Since joining Witness, one of the big issues Wong and her fellow board members have been dealing with is figuring out the ethics of live-streaming. Although live-streaming video has been part of the activist world for quite some time—Fast Company has previously covered the live-streams of Occupy Wall Street among other projects—real-time video has required significant technical and logistical skills on the part of the cameraperson in the past. Services like Meerkat and Periscope upend the equation by making real-time broadcasts to hundreds or thousands of people as easy as sending a tweet.

“What happens if something very violent happens in a live-stream, and there’s a child watching?” Wong asked me. “How do you protect them from something violent that happens unexpectedly? How do you take video from a bullying event or a protest and protect the privacy of bystanders who happen to be on camera?”

There are also more serious live-streaming concerns that continue to challenge Witness. In cases of domestic abuse, the organization worries about protecting both the physical location of a home and children inside the residence. Equally worryingly, repressive regimes could use live-streams (augmented by big data and machine learning initiatives that automatically recognize individuals in video) to identify protesters at rallies and confrontations.

“It’s fascinating because I remember when Witness was born and Peter Gabriel was so impressed by the use of video technology to film Rodney King,” she added. “We’re still here in this moment, but the tech scene has changed. Witness at the beginning was getting this tech into the hands of people who can use it, but now everyone has it.”


Another challenge for Wong and Witness is how much easier it is now to not only shoot but share videos. In Brazil, where Witness has done so much to capture documentation of police brutality, program director Sam Gregory told me WhatsApp is routinely used to share videos.

The rise of WhatsApp and services like Viber and QQ, which are used on a small scale in the United States but are absolutely massive around the world because they allow users to save money on expensive SMS messages, poses a challenge to anyone looking to put videos in context. Because content is shared privately and doesn’t go to a massive searchable reservoir similar to YouTube’s archives or the Twitter feed, the opportunity for videos being taken out of context is a major issue.

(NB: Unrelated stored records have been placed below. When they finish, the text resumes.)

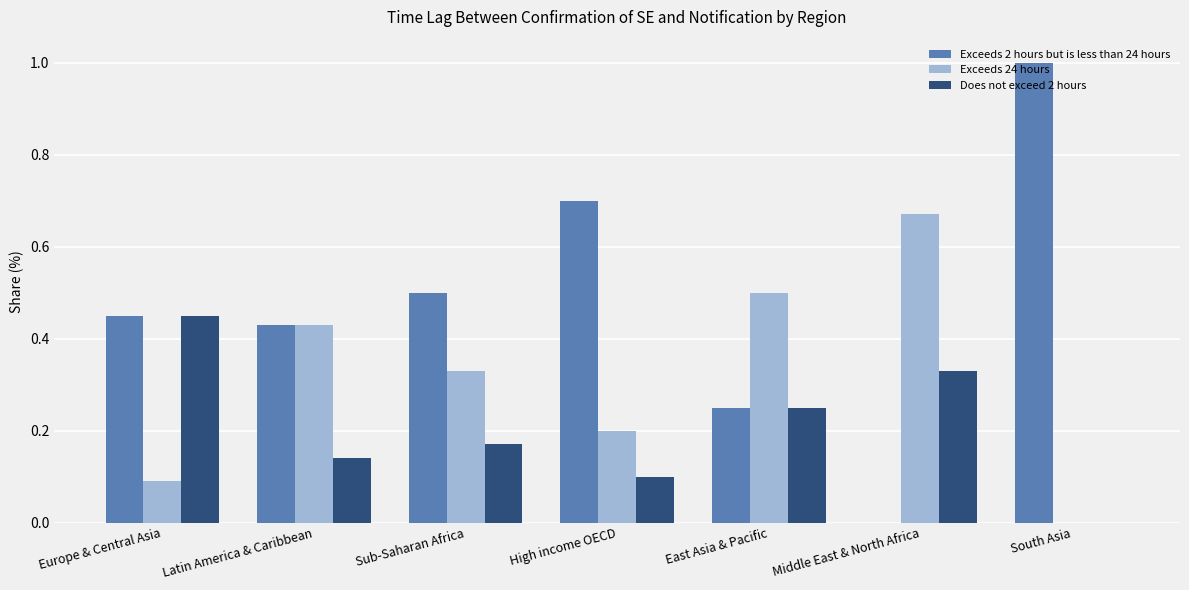

How many Does not exceed 2 hours values are between 0 and 1?

7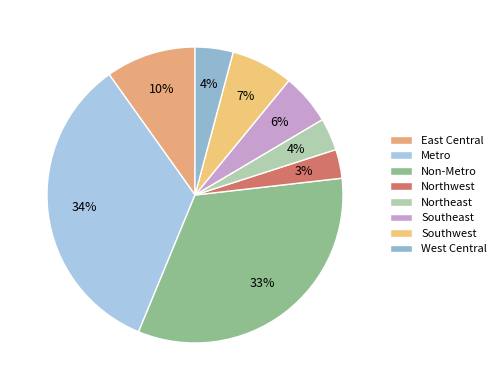

True or false: Non-Metro accounts for 33% of the total.

True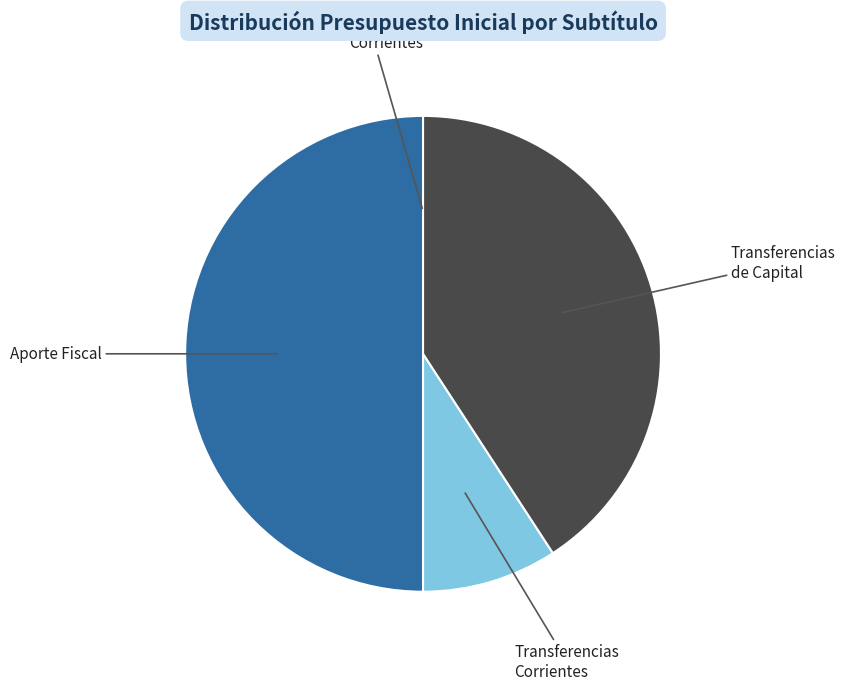

Do Transferencias de Capital and Aporte Fiscal together represent more than half of the pie?

Yes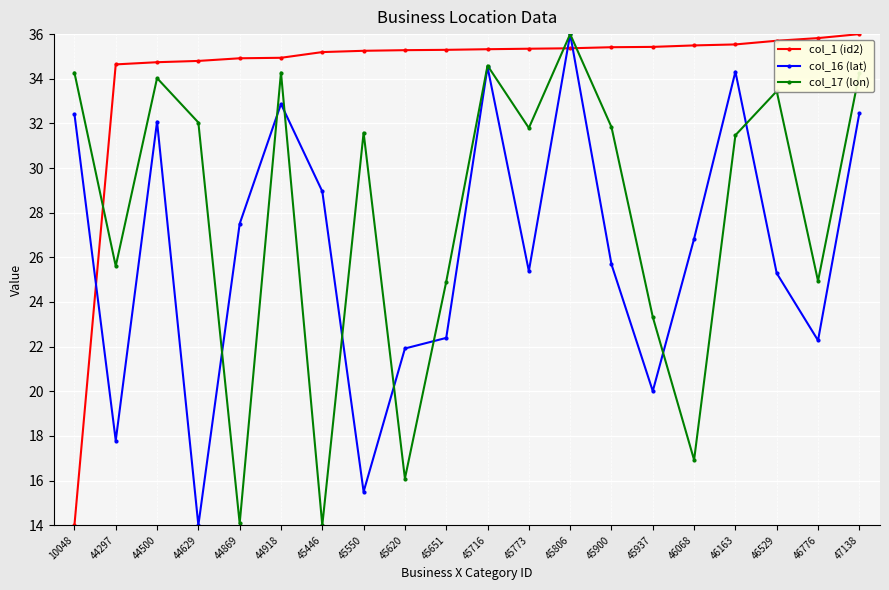

What is the value of the col_1 (id2) point at the 11th from the left?

35.3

“There are lots of verification arrangements,” Gregory explained, but they tend to involve a lot of detective work, contextual understanding on the part of the verifier, and foreign-language skills. For news organizations and non-governmental organizations trying to quickly make sense of breaking news situations, this can be difficult. Verifying footage shared in this way is a new logistical challenge.


Unfortunately for the world, there’s no shortage of human rights violations to be filmed. Because services like YouTube have become ingrained into global culture, and reaching a massive transnational audience is as easing as clicking “Post” on Facebook or Twitter, video will keep playing an important role in getting the news out from the United States to Zimbabwe.

This means understanding context is of equal importance. Wong, whose role at Google included overseeing the acquisition of YouTube, told the story of how she navigated YouTube’s terms of services violations in the case of Wael Abbas, an Egyptian activist who used the video site to document incidents of police brutality and mob violence.

“YouTube at the time had overall guidelines—no pornography, no copyright violations, no extreme graphic violence. I was deputy general counsel, and it came to our team a very graphic video of a man being beaten terribly in a room. The team decided to take it down because of terms of service violations, but then others including Witness told us it was Wael Abbas’, and showed an Egyptian man being beaten in an interrogation room. It was put up with no context, so we didn’t know what it was,” she added.

In the meantime, live-streams from protests will show up on Periscope, and grainy footage of civilian massacres will be shared among expats on WhatsApp. The challenge, for Witness and others, will be just how to make sense of that flood.